What you have to do: Revise the MLPerf inference text between "Test bed details" and "the NVIDIA documentation.", inclusive, and put "NVIDIA TensorRT" wherever "TensorRT" appears.

Source passage:
* begin *
Abstract

This blog showcases the MLPerf Inference v1.1 performance results of Dell EMC PowerEdge R7525 servers configured with NVIDIA A100 40 GB GPUs or with NVIDIA A30 GPUs. We compare the cost of a system with both types of GPUs to help you choose the best configuration for your AI inference workloads.

Introduction

MLPerf Inference v1.1 falls under the benchmarks and metrics category from MLCommons™ and serves as the industry standard for machine learning (ML) inference performance. The MLPerf benchmarking suite measures the performance of ML workloads consistently and fairly. The MLPerf Inference benchmark measures how fast a system can perform ML inference by using a pretrained model in various deployment scenarios. For a comprehensive understanding of MLPerf Inference, see this blog.

Test bed details

The systems under test (SUT) include:

PowerEdge R7525 server that is configured with three NVIDIA A100 PCIe 40 GB (250 W, 40 GB passive, double wide, full height GPU) GPUs. All references to the PowerEdge R7525 server with A100 GPUs assume that the configuration includes three NVIDIA A100 GPUs.
PowerEdge R7525 server that is configured with three NVIDIA A30 (165 W, 24 GB passive, double wide, full height GPU with cable) GPUs. All references to the PowerEdge R7525 server with A30 GPUs assume that the configuration includes three NVIDIA A100 GPUs.

The following figure shows the PowerEdge R7525 server:

Both systems run TensorRT, which is a library designed and developed for improved performance in inference on NVIDIA GPUs. For more information about TensorRT, see the NVIDIA documentation.
* end *
Entries:
* begin *
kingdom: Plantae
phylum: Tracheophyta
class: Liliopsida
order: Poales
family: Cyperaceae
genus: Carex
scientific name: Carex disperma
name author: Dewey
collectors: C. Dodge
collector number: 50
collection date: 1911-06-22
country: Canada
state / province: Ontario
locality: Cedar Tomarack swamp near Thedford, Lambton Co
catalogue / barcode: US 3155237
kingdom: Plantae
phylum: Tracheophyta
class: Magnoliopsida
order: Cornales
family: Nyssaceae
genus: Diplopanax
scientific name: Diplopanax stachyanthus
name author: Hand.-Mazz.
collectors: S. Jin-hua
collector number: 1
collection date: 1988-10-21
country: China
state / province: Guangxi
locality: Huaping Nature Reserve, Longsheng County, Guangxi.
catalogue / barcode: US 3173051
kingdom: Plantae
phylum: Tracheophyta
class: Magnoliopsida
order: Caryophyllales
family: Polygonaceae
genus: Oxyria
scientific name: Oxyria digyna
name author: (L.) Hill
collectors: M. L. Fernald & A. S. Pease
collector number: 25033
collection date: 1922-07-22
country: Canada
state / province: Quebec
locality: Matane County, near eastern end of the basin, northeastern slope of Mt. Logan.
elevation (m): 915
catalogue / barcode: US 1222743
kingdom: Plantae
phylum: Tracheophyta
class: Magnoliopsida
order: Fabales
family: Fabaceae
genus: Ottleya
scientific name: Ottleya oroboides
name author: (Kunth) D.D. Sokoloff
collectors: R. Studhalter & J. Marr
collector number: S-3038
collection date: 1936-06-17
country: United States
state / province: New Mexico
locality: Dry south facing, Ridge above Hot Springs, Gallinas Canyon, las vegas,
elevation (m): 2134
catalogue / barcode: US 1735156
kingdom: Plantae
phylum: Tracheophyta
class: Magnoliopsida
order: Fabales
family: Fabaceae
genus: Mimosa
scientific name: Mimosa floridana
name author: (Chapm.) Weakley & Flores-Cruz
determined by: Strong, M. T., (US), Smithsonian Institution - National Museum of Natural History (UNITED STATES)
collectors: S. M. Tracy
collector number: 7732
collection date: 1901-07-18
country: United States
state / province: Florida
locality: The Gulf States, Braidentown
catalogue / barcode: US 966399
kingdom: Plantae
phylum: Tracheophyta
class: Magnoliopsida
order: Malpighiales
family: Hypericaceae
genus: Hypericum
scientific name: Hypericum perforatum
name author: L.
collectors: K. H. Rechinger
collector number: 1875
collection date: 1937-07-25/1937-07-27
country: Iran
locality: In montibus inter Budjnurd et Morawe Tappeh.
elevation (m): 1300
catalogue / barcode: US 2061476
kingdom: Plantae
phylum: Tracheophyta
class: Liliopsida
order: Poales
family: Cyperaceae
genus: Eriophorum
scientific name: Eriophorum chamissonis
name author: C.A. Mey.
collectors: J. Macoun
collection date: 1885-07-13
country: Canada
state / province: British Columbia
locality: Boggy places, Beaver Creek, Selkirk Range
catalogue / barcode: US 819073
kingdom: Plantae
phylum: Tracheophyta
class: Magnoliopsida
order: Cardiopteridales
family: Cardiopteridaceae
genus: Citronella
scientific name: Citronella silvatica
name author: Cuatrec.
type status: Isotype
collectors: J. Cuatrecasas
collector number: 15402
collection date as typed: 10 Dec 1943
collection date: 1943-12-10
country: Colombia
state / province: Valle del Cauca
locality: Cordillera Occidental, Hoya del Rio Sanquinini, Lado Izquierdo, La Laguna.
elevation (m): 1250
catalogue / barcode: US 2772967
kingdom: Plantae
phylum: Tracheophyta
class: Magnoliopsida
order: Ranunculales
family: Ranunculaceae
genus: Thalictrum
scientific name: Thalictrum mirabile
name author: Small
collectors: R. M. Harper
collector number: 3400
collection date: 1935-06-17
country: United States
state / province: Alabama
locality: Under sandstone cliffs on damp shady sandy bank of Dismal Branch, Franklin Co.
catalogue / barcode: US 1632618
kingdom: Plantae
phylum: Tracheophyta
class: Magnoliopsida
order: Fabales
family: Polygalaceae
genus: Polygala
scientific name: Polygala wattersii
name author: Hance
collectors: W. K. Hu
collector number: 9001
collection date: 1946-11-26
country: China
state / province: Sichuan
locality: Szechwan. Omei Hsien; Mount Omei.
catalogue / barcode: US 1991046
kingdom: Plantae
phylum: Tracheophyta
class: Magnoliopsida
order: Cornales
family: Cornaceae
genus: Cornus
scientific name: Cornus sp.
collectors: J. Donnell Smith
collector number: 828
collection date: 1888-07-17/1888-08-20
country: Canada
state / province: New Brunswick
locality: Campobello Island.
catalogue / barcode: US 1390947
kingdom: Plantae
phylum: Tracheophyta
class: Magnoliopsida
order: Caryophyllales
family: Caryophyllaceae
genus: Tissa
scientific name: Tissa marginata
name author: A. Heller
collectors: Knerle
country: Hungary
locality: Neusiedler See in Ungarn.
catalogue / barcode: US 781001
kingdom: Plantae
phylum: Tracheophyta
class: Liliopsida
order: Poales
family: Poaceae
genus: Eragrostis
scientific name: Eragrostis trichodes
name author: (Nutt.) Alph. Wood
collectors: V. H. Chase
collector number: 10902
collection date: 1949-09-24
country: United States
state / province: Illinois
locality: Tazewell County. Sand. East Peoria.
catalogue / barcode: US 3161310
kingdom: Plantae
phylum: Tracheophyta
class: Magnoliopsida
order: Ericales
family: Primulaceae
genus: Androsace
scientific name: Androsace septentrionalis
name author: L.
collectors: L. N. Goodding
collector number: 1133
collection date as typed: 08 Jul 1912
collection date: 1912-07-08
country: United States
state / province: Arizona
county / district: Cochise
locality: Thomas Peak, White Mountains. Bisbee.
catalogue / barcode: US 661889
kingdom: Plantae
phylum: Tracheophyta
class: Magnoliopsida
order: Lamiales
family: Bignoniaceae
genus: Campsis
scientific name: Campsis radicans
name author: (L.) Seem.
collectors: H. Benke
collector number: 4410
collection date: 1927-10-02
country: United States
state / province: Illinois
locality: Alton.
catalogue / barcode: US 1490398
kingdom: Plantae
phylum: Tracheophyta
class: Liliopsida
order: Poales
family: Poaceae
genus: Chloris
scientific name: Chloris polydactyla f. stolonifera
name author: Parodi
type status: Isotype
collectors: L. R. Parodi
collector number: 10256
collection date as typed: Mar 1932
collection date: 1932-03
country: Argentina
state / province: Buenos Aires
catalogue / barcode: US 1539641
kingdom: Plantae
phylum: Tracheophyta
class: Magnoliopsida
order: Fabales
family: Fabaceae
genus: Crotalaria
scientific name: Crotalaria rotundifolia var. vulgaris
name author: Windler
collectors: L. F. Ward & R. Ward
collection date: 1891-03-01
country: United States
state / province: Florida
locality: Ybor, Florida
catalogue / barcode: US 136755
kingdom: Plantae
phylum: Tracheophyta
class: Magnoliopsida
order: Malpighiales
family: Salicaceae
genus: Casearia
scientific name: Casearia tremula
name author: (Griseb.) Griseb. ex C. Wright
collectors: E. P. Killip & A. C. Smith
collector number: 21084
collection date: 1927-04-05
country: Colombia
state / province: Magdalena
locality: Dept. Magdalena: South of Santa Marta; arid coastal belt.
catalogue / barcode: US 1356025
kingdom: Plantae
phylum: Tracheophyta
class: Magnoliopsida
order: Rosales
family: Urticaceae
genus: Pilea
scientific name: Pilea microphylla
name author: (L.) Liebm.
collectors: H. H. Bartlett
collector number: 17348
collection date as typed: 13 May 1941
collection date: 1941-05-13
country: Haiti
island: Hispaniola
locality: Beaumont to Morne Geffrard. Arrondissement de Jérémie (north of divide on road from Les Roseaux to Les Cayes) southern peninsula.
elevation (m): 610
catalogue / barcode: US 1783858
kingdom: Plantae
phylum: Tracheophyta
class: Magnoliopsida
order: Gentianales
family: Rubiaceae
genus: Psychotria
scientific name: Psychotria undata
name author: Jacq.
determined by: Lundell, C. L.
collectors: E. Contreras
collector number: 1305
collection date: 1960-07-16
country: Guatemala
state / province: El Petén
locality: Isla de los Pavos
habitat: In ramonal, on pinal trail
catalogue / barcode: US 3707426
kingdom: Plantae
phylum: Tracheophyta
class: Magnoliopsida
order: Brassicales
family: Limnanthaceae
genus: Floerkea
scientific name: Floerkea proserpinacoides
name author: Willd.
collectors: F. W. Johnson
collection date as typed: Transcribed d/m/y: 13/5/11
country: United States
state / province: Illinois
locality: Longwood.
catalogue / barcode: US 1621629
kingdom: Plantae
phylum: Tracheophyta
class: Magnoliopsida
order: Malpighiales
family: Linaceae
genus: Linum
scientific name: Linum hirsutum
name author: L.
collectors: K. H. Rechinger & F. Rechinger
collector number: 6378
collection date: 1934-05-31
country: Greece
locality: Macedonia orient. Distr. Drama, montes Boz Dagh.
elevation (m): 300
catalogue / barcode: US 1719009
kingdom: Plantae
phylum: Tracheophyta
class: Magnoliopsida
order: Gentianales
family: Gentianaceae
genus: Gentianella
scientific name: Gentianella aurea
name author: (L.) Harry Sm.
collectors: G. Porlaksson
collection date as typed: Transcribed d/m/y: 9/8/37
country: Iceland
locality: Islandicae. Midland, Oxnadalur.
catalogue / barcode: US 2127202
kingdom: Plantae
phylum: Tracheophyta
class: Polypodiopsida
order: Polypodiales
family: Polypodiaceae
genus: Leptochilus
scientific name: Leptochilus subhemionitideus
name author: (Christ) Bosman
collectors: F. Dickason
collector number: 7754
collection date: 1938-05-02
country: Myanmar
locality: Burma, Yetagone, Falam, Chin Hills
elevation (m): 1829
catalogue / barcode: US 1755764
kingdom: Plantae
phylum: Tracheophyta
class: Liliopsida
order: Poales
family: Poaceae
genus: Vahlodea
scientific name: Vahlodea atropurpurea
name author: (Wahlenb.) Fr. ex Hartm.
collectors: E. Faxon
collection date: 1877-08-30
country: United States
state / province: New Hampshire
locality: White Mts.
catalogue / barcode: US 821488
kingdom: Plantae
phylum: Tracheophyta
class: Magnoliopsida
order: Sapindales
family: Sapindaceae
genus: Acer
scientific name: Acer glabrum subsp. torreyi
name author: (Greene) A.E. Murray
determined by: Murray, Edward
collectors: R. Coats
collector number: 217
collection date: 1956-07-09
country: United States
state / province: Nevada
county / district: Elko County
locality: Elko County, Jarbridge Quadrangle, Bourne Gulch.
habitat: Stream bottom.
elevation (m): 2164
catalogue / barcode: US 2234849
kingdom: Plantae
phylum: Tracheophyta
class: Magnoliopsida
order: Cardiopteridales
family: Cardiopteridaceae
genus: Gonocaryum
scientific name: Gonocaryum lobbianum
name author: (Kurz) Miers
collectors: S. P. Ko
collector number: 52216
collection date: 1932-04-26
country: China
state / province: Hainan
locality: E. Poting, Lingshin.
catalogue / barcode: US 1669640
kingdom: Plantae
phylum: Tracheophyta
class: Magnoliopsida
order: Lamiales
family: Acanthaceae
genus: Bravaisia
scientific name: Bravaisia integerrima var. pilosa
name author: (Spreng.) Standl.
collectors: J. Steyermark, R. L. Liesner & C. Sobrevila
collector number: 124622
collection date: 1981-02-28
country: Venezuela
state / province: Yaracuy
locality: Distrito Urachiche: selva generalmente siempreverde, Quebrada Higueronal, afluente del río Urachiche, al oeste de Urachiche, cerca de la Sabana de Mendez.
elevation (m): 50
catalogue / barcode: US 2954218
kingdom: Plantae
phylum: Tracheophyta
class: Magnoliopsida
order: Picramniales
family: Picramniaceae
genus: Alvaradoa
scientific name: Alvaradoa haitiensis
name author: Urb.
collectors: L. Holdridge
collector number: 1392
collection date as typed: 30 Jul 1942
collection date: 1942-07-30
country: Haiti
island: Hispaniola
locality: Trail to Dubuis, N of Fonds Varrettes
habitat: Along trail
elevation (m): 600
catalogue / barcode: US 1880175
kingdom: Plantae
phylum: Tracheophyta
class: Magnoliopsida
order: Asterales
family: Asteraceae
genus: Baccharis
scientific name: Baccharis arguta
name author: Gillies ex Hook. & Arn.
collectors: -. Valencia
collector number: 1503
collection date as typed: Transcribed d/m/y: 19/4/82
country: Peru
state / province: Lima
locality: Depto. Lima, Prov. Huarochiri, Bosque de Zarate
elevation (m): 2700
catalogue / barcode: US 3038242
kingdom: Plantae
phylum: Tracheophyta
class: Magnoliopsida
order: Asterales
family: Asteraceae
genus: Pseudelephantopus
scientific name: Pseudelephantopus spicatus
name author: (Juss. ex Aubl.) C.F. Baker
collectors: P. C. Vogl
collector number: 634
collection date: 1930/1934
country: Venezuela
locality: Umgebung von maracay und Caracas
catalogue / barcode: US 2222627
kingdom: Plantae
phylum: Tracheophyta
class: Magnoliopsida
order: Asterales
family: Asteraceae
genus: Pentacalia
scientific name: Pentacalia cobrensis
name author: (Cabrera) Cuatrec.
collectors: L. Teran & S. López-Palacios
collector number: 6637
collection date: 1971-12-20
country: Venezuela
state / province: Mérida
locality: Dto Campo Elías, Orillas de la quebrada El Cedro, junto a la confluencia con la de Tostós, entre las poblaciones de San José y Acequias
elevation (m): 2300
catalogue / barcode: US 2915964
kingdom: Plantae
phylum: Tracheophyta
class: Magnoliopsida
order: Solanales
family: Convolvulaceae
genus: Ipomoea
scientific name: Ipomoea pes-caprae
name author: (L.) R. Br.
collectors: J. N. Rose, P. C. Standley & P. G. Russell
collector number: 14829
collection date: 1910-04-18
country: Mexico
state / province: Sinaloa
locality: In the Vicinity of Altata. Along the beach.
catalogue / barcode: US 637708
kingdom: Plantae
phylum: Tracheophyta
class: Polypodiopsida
* end *
Solution for this exercise:
Test bed details

The systems under test (SUT) include:

PowerEdge R7525 server that is configured with three NVIDIA A100 PCIe 40 GB (250 W, 40 GB passive, double wide, full height GPU) GPUs. All references to the PowerEdge R7525 server with A100 GPUs assume that the configuration includes three NVIDIA A100 GPUs.
PowerEdge R7525 server that is configured with three NVIDIA A30 (165 W, 24 GB passive, double wide, full height GPU with cable) GPUs. All references to the PowerEdge R7525 server with A30 GPUs assume that the configuration includes three NVIDIA A100 GPUs.

The following figure shows the PowerEdge R7525 server:

Both systems run NVIDIA TensorRT, which is a library designed and developed for improved performance in inference on NVIDIA GPUs. For more information about NVIDIA TensorRT, see the NVIDIA documentation.